● **Goal of the exercise**: With the material below, print exactly the lines between the line holding "coordinar acciones destinadas a promover los" and the line holding "europeos, mayor bienestar", inclusive. Add nothing else.

● **Provided data**:
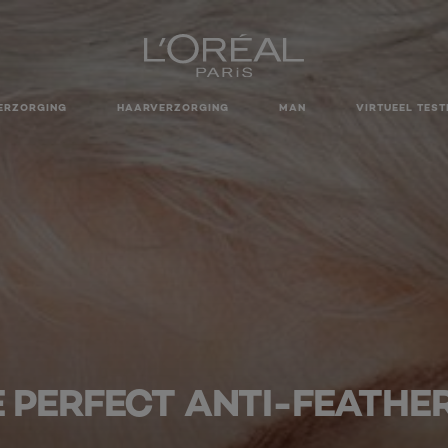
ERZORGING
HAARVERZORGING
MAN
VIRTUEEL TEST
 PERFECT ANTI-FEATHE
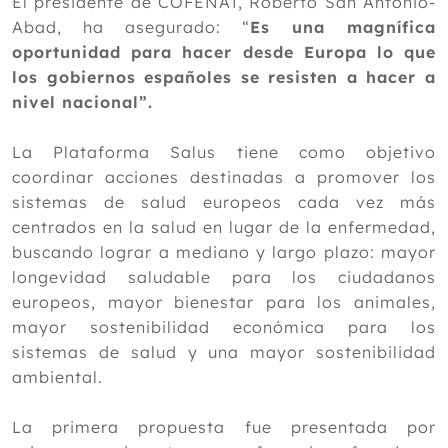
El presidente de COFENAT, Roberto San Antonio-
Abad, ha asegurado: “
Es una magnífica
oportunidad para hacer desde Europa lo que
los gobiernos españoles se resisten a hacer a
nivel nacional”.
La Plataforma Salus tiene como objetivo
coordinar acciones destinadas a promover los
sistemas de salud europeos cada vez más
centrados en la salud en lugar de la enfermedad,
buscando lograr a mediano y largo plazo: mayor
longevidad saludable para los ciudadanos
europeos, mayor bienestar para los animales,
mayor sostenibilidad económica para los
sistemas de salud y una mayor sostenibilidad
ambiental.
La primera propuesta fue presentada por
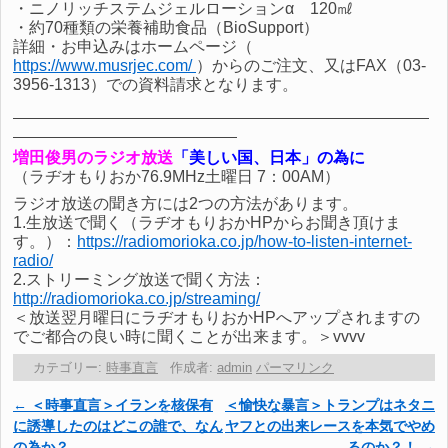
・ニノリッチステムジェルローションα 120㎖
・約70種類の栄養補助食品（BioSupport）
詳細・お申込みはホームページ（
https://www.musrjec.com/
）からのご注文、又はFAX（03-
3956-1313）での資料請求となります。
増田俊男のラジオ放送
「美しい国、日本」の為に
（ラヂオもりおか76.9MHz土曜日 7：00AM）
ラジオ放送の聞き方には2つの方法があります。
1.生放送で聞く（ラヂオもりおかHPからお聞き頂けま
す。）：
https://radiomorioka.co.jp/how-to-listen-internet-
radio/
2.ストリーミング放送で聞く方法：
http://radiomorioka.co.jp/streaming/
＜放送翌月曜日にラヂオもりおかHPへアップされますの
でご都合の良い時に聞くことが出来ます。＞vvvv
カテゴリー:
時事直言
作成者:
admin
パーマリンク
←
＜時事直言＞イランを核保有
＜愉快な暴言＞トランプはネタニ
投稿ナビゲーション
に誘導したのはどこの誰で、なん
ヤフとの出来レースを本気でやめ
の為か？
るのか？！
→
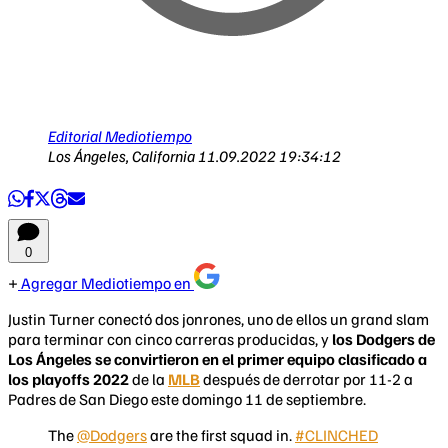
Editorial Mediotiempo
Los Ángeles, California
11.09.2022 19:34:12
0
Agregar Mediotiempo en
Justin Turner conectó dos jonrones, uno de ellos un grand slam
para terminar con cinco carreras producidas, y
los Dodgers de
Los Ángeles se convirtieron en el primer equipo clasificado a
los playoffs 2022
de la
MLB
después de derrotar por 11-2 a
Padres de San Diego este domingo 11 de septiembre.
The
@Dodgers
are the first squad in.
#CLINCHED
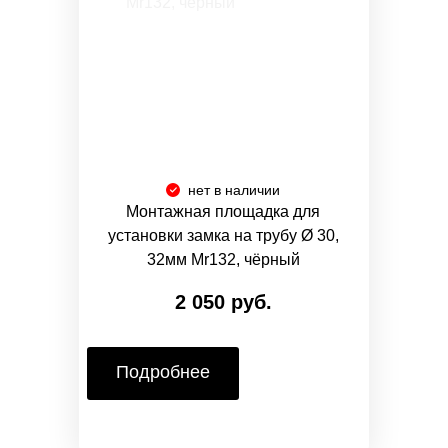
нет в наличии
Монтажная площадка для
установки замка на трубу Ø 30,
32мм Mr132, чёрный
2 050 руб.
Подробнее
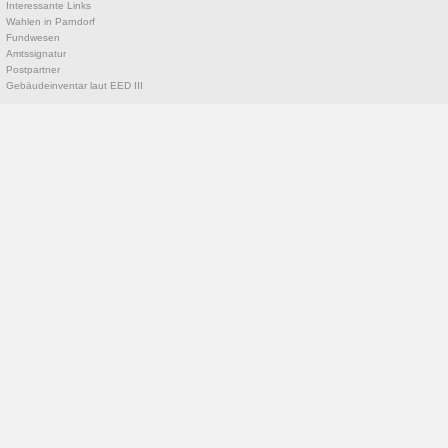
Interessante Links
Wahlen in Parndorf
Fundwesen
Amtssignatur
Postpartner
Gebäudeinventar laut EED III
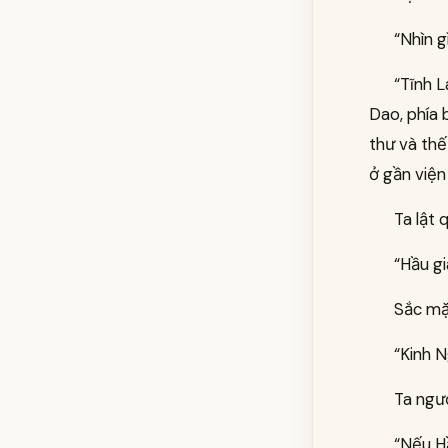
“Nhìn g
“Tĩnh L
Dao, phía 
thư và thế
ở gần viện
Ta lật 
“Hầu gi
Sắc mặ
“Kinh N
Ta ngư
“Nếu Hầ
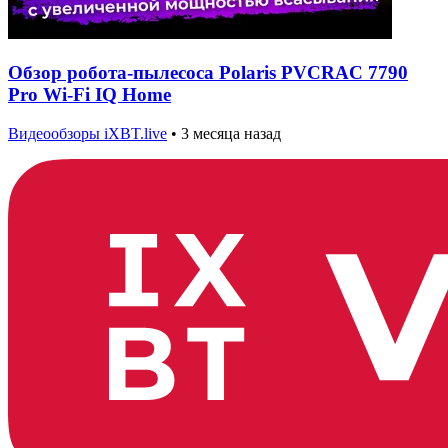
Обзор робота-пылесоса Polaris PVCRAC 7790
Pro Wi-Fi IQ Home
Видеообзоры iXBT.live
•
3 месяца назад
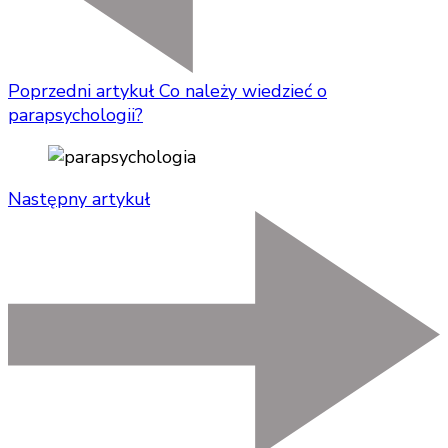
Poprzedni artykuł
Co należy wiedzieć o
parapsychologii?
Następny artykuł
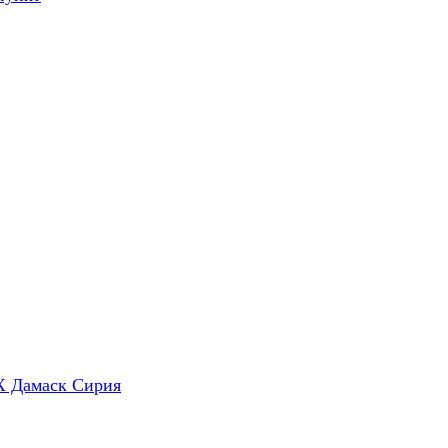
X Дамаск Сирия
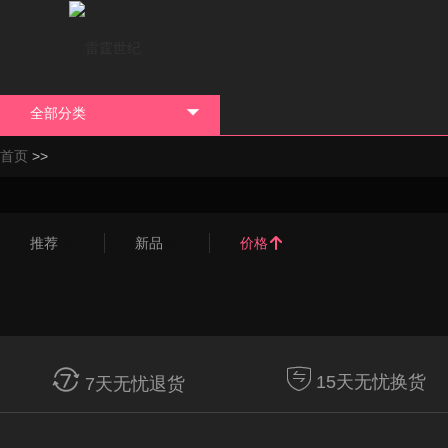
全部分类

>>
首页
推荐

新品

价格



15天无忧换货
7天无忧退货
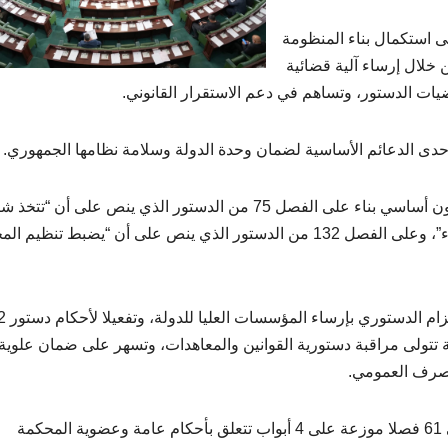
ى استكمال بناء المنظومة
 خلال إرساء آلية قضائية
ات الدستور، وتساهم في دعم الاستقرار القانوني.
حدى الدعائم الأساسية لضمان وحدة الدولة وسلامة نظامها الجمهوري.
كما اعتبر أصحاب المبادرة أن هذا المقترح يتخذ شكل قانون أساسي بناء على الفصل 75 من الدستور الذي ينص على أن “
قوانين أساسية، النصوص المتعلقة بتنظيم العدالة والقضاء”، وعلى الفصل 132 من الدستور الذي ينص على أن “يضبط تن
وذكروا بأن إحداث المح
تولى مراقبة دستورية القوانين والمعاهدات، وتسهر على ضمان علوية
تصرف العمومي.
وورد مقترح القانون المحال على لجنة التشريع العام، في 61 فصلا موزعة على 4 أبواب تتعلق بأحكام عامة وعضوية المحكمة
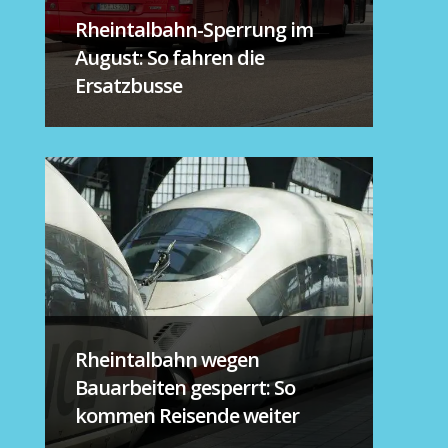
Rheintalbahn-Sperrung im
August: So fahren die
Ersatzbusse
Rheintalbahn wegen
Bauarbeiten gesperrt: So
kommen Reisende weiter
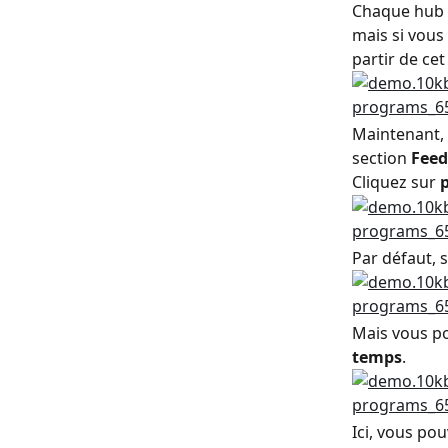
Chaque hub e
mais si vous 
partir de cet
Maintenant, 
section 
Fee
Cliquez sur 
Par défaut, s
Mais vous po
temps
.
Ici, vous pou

● **Task result**:
coordinar acciones destinadas a promover los
sistemas de salud europeos cada vez más
centrados en la salud en lugar de la enfermedad,
buscando lograr a mediano y largo plazo: mayor
longevidad saludable para los ciudadanos
europeos, mayor bienestar para los animales,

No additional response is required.